Car finance debt from dealerships for 2018 to date has smashed previous records, as new and used car buyers continue to borrow more and more money on their cars.
Point of sale (POS) consumer car finance lending for new cars topped £10 billion for the first six months of 2018, according to data released today by the Finance and Leasing Association (FLA), while lending for used cars was more than £9 billion. This is an increase of 8% and 17% respectively over last year’s record numbers, despite fewer cars being sold.
The average borrowing for both new and used cars hit record levels in the last quarter, with average new car borrowing at about £20,000 (up 7% over last year) and used car borrowing at about £12,000 (up 5% over last year).
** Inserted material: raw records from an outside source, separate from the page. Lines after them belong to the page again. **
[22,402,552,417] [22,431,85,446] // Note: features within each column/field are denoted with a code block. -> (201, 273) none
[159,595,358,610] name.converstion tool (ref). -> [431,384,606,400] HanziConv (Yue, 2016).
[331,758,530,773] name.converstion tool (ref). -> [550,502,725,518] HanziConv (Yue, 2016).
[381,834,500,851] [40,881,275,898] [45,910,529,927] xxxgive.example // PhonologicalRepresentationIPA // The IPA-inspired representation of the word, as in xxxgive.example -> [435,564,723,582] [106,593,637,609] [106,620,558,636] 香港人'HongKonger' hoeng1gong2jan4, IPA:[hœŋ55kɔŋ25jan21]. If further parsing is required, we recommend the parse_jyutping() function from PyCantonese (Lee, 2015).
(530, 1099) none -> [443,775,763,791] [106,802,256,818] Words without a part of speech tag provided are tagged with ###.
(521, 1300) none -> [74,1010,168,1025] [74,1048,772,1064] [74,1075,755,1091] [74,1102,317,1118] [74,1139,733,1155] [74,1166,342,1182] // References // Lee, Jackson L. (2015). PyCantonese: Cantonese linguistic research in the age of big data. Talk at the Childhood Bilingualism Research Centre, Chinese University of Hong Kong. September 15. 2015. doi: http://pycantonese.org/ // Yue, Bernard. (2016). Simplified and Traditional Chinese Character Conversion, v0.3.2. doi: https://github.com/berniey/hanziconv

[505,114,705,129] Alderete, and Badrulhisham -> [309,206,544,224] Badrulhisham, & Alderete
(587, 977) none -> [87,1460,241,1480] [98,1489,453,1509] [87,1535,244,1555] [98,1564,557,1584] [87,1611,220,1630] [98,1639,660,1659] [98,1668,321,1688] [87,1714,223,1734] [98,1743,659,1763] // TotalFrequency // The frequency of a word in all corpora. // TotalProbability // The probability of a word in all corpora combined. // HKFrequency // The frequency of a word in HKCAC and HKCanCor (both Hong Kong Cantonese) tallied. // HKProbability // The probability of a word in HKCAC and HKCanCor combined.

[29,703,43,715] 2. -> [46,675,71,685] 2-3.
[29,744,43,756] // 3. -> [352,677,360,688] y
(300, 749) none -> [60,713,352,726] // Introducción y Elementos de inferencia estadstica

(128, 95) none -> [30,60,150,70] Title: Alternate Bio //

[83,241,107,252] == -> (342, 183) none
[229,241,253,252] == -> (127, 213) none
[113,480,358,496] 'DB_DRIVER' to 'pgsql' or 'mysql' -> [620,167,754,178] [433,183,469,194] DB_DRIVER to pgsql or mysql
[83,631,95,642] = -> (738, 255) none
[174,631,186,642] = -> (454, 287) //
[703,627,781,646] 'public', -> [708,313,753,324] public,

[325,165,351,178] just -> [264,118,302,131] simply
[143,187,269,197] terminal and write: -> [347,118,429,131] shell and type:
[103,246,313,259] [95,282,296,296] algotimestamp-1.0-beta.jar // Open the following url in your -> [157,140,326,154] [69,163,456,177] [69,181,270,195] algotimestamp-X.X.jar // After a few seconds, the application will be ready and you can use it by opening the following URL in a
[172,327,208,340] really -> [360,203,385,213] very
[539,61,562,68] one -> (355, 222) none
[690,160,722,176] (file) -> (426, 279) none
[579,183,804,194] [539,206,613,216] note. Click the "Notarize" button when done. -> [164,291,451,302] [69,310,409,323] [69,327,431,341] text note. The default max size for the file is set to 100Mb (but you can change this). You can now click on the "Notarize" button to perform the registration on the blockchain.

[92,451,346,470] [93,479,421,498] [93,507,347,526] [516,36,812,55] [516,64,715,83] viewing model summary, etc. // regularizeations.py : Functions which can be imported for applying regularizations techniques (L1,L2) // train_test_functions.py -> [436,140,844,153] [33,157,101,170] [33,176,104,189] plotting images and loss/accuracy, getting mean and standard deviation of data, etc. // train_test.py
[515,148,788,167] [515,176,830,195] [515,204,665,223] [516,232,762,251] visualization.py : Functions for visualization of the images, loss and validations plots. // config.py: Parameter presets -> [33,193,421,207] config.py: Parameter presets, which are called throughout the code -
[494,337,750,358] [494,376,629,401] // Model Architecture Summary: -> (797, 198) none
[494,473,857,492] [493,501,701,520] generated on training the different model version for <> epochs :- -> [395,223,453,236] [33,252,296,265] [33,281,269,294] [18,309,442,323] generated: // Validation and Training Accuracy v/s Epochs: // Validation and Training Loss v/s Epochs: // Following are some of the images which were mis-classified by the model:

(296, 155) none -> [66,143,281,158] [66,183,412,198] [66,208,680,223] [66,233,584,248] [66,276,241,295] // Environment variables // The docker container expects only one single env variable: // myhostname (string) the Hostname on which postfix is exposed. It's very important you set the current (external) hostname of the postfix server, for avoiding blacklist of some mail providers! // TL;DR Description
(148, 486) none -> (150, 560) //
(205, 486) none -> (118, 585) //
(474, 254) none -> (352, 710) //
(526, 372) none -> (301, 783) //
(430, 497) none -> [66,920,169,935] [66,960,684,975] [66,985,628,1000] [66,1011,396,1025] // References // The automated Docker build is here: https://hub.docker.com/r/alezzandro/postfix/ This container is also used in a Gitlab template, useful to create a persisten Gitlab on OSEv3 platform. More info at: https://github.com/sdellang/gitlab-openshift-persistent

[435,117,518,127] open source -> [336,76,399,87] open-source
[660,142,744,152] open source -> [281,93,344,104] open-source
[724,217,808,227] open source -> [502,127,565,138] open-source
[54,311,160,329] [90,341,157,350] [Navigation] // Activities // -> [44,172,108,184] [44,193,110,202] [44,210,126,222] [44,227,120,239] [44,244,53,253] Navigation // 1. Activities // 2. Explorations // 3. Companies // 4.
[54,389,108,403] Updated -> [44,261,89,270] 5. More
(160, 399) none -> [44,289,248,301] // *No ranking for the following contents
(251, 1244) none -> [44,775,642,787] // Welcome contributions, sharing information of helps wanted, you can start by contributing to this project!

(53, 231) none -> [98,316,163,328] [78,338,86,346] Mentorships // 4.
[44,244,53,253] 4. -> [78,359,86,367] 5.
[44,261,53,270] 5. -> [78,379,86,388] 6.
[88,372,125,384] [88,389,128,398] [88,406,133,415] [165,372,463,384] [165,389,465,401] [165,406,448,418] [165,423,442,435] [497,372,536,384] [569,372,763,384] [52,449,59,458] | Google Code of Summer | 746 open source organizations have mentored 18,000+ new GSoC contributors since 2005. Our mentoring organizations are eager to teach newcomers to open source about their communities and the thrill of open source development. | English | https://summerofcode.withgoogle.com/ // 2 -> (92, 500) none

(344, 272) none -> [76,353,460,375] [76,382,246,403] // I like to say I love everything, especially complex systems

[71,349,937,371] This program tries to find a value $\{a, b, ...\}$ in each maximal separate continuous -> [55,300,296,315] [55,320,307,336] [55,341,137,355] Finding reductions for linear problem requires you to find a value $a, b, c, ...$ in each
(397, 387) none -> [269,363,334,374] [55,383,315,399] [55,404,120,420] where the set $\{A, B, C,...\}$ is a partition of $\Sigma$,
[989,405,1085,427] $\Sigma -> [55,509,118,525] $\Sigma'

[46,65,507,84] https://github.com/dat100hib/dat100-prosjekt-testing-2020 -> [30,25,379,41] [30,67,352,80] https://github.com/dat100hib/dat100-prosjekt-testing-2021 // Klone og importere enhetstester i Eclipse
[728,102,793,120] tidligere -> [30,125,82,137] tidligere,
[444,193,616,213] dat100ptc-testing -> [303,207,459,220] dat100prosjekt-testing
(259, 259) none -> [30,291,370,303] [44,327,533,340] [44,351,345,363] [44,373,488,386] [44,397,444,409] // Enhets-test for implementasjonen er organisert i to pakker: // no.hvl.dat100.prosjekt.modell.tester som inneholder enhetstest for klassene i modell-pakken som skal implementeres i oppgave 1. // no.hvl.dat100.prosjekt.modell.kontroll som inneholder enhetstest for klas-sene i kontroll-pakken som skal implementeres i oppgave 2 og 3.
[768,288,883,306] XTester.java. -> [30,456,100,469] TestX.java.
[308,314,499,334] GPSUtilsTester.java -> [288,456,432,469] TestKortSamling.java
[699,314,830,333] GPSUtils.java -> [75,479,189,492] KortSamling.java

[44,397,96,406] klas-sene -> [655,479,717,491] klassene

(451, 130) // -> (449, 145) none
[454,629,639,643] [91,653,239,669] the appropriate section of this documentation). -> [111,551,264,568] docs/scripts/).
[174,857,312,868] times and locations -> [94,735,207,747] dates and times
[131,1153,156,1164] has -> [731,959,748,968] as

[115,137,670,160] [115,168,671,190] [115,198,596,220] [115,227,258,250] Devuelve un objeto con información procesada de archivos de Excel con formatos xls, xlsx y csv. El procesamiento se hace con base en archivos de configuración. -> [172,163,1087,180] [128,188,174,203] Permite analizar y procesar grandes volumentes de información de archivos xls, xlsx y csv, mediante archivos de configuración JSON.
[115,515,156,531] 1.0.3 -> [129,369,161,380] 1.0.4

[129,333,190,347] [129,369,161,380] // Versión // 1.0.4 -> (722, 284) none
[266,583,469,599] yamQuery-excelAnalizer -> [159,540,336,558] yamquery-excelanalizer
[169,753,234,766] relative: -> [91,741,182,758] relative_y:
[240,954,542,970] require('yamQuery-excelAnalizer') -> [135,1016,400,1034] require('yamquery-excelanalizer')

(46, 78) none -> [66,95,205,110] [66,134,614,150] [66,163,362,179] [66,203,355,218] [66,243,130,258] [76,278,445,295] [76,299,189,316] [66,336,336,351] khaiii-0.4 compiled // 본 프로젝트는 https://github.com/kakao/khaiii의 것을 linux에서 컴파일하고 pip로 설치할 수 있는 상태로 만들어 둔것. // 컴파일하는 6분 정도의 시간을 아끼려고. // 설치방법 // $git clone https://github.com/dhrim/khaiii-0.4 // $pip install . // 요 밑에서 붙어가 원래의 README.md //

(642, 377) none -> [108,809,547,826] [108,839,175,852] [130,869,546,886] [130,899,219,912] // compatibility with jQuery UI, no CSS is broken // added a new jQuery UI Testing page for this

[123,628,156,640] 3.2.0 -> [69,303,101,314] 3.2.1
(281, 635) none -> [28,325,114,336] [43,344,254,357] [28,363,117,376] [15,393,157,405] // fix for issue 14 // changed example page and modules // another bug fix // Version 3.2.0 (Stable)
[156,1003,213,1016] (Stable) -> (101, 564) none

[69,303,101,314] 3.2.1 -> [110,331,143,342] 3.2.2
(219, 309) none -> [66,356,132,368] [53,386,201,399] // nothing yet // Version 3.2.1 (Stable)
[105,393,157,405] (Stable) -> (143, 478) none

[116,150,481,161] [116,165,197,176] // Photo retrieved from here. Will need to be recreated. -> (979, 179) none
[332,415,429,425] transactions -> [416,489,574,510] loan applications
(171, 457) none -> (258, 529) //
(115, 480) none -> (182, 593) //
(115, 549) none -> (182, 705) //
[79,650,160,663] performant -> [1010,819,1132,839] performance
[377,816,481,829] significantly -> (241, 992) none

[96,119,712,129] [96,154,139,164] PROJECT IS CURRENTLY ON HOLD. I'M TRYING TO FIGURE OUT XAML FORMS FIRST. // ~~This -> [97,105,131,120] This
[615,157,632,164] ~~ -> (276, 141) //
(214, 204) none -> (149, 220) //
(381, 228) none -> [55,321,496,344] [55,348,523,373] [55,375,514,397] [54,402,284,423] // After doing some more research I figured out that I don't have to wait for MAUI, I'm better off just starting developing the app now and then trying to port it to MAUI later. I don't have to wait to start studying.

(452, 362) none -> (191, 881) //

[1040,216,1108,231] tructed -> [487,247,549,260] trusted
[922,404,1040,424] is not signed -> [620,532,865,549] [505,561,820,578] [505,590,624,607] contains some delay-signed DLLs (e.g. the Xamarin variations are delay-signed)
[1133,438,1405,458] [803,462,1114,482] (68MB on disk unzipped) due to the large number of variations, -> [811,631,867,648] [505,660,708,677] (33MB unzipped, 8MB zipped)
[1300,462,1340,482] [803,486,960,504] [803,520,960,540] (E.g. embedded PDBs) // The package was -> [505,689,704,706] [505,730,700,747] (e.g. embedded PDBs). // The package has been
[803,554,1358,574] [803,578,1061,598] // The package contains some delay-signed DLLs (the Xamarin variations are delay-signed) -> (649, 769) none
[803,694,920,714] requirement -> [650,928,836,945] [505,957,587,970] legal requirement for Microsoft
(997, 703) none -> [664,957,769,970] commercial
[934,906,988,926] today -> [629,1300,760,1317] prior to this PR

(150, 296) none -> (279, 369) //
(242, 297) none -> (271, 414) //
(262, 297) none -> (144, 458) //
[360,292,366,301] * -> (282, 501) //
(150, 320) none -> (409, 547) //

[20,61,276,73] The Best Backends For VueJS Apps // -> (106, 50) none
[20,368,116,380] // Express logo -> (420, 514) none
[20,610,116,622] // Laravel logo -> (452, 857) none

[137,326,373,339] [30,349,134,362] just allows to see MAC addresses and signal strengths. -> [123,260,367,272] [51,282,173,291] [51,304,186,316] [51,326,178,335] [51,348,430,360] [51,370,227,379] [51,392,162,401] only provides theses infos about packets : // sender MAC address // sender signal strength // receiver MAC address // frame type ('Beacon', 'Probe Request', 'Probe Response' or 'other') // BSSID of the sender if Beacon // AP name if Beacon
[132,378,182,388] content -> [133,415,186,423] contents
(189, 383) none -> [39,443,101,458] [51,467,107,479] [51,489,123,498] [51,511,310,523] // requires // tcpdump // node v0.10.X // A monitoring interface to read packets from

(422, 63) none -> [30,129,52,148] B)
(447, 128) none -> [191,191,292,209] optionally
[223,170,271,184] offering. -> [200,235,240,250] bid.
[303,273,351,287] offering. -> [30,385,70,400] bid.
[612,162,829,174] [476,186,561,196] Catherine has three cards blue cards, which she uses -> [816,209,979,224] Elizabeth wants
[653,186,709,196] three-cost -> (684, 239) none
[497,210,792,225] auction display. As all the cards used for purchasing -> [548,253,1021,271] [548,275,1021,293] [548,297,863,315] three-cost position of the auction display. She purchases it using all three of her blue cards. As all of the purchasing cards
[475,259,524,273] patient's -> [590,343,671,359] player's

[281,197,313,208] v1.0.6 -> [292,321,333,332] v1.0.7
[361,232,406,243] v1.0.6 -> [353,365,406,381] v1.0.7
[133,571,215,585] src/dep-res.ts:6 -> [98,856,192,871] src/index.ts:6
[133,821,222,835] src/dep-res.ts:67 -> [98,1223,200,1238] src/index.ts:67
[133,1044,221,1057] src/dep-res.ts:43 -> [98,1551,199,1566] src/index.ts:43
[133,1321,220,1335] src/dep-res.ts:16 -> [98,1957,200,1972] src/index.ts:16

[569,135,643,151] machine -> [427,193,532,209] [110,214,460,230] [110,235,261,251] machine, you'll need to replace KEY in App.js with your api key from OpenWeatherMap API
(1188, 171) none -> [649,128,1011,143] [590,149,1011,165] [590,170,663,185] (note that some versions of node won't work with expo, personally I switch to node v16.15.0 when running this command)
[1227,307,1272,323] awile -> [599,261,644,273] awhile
Over the same period, average weekly earnings across the UK have only increased by 2%, suggesting that buyers are spending more of their income on car finance payments than ever before.
For new car buyers, average car finance debt now represents more than 39 weeks of average earnings, up from 29 weeks at the start of the decade. Much of this growth has been fuelled by the popularity of personal contract purchase (PCP) finance, meaning greater debt but lower monthly payments thanks to the enormous balloon payment that hangs over the length of the agreement. The problem is that if a customer needs to settle the finance agreement early, they have an enormous debt that they generally can’t afford to clear.
Used car finance growth is also being driven by the increasing popularity of PCP agreements, although the interest rates are not usually as favourable on used cars as they are for new cars.
About 90% of all privately-purchased new cars are financed at point of sale, with car dealerships acting as brokers for the finance companies. For used cars, the figure is harder to judge but probably less than 20% as many used cars are sold privately or financed by other means (such as a personal loan from a bank).
|Cars bought on finance by consumers through dealerships – June 2018|
|New business||Jun 2018||% change on prev. year||3 months to Jun 2018||% change on prev. year||12 months to Jun 2018||% change on prev. year|
|Value of advances (£m)||1,717||+9%||4,962||+18%||19,479||+4%|
|Number of cars||83,470||+1%||243,495||+12%||978,713||-6%|
|Value of advances (£m)||1,460||+11%||4,562||+16%||16,528||+13%|
|Number of cars||119,903||+4%||383,302||+10%||1,412,991||+7%|
|Value of advances (£m)||3,176||+10%||9,524||+17%||36,007||+8%|
|Number of cars||203,373||+3%||626,797||+11%||2,391,704||+2%|
Source: Finance and Leasing Association
Increased interest rates have had no impact on car finance debt
Based on this record car finance lending for the first half of 2018, it appears that the Bank of England’s move to increase interest rates last November has done absolutely nothing to slow borrowing on new and used cars. Another increase has been announced this month, so it remains to be seen whether or not this will make any difference to car finance borrowing over the rest of this year.
There are still plenty of low-rate or even 0% APR new car deals around in the marketplace, and the ongoing desperation of car manufacturers and dealers to sell every car they can means that we are unlikely to see any substantial hikes in the rates offered to customers.
If rates do start creeping up, we can expect to see dealers steering customers towards ever-longer terms to keep their monthly payments down. Whilst that may help them get a sale today, it’s just postponing an inevitable problem of declining sales further down the line.